What needs to be done:
Give back, character for character, the line that includes "transparencia y control en los servicios de" and all lines beneath it in the data.

[Start of section]

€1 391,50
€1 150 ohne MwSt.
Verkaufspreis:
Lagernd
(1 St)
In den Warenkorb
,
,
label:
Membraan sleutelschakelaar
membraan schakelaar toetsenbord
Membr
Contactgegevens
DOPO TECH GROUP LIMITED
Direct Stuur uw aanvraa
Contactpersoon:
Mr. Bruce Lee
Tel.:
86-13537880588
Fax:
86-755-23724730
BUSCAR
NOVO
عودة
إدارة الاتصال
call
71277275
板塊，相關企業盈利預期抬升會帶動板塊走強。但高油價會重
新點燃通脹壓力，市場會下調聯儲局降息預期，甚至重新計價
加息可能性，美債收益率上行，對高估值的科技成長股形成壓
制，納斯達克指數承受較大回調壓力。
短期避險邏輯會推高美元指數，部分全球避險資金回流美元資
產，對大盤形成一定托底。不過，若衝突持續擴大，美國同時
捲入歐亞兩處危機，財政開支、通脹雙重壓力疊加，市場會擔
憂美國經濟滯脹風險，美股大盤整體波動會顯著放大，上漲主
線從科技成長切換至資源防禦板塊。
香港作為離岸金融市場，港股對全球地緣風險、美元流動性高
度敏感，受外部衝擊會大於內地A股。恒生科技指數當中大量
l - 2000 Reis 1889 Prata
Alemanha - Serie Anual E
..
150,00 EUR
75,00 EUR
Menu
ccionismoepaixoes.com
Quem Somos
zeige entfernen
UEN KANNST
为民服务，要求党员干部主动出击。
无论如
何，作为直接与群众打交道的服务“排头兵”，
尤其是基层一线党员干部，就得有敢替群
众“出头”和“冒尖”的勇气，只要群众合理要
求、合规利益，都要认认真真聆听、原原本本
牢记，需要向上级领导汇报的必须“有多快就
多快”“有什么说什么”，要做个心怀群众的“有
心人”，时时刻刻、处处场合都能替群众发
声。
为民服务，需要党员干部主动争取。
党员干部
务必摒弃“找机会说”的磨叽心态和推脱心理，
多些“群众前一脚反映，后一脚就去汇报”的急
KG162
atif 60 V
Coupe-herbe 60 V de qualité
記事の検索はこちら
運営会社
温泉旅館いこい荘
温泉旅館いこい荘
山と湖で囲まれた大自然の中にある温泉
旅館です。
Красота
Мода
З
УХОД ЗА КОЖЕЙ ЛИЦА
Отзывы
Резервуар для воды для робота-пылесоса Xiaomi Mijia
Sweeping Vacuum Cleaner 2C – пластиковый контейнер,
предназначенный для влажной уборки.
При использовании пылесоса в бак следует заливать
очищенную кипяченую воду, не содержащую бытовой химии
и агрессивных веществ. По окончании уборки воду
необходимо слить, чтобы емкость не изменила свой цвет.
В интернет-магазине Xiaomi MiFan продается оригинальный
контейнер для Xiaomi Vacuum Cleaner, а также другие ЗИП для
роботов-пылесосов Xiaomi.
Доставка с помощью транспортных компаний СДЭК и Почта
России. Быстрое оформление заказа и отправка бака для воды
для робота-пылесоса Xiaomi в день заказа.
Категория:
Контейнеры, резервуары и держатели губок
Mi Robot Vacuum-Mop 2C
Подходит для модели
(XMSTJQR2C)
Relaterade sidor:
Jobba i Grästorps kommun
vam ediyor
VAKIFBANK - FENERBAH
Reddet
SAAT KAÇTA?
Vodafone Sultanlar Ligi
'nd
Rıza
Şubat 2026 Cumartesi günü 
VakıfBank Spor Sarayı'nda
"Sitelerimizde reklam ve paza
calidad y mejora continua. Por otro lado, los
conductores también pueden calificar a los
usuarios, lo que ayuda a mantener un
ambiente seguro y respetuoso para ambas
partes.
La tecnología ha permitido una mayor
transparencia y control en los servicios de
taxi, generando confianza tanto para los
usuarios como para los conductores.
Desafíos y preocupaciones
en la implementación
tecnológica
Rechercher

[End of section]

Output of the task:
transparencia y control en los servicios de
taxi, generando confianza tanto para los
usuarios como para los conductores.
Desafíos y preocupaciones
en la implementación
tecnológica
Rechercher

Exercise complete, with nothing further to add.